**What you should do**
Reproduce all of the entries below exactly, without a single change.

**Extracted page text data**
● ● ● ● ● ● ●
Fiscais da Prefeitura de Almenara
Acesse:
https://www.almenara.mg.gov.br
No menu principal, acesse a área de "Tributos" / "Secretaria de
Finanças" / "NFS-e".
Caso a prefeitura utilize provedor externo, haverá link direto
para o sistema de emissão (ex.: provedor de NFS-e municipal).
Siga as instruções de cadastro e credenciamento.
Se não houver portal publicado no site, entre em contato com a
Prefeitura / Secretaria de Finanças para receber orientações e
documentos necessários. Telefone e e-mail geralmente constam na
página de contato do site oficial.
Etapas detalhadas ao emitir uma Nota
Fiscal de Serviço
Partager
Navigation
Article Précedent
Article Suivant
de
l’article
● ● ● ● ● ● ●
**Written answer**
Fiscais da Prefeitura de Almenara
Acesse:
https://www.almenara.mg.gov.br
No menu principal, acesse a área de "Tributos" / "Secretaria de
Finanças" / "NFS-e".
Caso a prefeitura utilize provedor externo, haverá link direto
para o sistema de emissão (ex.: provedor de NFS-e municipal).
Siga as instruções de cadastro e credenciamento.
Se não houver portal publicado no site, entre em contato com a
Prefeitura / Secretaria de Finanças para receber orientações e
documentos necessários. Telefone e e-mail geralmente constam na
página de contato do site oficial.
Etapas detalhadas ao emitir uma Nota
Fiscal de Serviço
Partager
Navigation
Article Précedent
Article Suivant
de
l’article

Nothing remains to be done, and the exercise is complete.